Assunção se refere ao fato de Bilenky ter expressado o desejo de deixar Brasília e trabalhar em São Paulo, onde nasceu e está sua família, um suporte a mais na criação de seu filho. Petry não concordou com uma repórter de política a menos no Distrito Federal e, já insatisfeito com sua produção, a demitiu. A jornalista publicou sua saída nas redes sociais, muitas pessoas lamentaram e tudo parecia seguir o rumo normal, até seu colega de bancada – que não mantinha relação com a redação após a entrada de Petry – publicar o pedido de demissão feito no ar, mas cortado do programa.

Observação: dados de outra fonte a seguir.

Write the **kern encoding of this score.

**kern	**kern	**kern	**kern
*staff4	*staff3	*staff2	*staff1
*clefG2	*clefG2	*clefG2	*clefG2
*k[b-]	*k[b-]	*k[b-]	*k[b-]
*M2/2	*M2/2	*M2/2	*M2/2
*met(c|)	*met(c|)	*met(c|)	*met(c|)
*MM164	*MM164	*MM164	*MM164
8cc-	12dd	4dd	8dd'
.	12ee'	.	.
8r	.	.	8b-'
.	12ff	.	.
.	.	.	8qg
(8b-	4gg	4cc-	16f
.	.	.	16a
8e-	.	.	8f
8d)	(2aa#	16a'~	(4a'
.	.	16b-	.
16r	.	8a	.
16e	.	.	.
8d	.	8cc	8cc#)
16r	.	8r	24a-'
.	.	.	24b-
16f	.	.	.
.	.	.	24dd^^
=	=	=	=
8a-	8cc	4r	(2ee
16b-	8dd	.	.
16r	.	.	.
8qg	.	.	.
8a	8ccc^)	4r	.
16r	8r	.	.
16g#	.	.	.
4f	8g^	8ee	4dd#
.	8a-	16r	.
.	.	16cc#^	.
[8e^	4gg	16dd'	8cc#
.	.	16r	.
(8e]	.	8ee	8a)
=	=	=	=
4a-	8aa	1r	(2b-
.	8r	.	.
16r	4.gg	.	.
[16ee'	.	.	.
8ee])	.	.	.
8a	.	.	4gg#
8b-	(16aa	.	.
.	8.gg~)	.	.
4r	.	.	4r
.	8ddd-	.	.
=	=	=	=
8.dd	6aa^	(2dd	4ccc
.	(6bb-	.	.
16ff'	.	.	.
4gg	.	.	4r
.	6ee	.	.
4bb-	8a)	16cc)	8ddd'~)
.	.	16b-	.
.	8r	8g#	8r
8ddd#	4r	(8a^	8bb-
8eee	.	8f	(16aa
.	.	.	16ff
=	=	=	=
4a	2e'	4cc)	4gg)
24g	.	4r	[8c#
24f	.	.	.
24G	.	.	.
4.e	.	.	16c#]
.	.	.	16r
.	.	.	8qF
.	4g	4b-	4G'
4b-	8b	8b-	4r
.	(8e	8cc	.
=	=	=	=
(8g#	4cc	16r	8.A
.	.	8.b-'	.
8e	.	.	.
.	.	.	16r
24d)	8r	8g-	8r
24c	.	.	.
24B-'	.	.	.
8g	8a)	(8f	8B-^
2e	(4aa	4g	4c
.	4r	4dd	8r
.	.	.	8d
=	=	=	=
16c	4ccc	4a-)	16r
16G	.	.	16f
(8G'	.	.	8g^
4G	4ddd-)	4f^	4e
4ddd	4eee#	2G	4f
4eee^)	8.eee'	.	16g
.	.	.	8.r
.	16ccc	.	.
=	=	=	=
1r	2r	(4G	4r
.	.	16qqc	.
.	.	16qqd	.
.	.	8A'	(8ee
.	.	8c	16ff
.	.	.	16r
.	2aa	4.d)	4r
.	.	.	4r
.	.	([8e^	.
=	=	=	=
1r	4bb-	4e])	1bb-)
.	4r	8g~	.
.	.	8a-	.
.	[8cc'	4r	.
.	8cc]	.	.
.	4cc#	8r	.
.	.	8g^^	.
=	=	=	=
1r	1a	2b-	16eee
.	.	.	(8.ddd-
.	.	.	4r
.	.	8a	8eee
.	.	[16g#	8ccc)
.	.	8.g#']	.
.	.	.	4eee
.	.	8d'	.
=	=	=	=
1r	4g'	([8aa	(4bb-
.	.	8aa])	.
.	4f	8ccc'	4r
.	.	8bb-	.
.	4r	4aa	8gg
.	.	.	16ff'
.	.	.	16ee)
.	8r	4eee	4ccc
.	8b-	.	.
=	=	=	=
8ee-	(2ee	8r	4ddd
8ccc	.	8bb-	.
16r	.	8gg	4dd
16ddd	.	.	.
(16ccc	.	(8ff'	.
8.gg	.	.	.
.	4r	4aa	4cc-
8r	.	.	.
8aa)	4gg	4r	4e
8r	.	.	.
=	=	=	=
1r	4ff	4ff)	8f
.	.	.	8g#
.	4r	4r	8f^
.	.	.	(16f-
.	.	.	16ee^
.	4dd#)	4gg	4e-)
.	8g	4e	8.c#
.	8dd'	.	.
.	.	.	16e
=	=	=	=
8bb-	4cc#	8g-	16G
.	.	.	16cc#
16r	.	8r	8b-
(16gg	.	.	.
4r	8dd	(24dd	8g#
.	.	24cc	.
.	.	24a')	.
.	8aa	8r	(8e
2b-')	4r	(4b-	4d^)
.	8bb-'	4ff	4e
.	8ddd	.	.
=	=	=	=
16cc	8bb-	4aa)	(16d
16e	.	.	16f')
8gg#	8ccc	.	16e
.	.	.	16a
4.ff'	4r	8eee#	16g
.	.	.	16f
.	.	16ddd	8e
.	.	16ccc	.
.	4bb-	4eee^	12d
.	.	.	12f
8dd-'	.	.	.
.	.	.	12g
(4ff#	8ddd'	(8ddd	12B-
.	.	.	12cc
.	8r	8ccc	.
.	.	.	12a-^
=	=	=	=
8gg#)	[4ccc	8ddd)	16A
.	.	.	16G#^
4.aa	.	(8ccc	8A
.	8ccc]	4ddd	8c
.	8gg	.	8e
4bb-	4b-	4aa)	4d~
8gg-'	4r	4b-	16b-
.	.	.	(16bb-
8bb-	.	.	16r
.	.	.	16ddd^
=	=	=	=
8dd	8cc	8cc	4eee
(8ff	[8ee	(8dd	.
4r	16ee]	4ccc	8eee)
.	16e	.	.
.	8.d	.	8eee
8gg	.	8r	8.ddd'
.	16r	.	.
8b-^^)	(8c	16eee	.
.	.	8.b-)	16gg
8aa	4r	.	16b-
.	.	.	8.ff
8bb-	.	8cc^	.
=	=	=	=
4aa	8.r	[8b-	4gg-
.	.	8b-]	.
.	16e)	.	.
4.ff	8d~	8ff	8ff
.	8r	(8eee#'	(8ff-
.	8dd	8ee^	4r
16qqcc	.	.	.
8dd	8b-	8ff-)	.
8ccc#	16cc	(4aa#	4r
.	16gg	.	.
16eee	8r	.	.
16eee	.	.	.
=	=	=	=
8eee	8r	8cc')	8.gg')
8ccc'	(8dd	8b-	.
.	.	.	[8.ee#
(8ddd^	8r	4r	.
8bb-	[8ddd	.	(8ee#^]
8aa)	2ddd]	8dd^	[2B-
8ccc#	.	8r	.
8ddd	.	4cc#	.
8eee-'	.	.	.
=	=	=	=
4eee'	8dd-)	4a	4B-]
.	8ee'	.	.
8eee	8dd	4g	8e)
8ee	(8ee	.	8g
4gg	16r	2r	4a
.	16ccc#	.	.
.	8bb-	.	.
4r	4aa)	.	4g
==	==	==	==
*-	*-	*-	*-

Agora, depois da calmaria que sucede toda treta,  realoquemos melhor os holofotes: que eles saiam da rinha entre os homens brancos acostumados aos altos cargos de poder para perscrutar as dinâmicas de gênero e raça que conformam o jornalismo, da New Yorker à piauí. 

Para saber mais: 
  1. A dissertação “Masculino, o gênero do jornalismo: um estudo sobre os modos de produção das notícias”, de Márcia Veiga, é um dos melhores trabalhos sobre como a produção do jornalismo é perpassada por padrões de masculinidade.
  2.  O artigo “O ensino do jornalismo em tempos de mudança ou como a Universidade deve suplantar o Super-Homem”, de João Figueira.

Observação: durante meu período na redação, não trabalhei com pessoas transgêneras, hoje mais presentes nas redações (ainda que essa presença precise ser muito mais estimulada).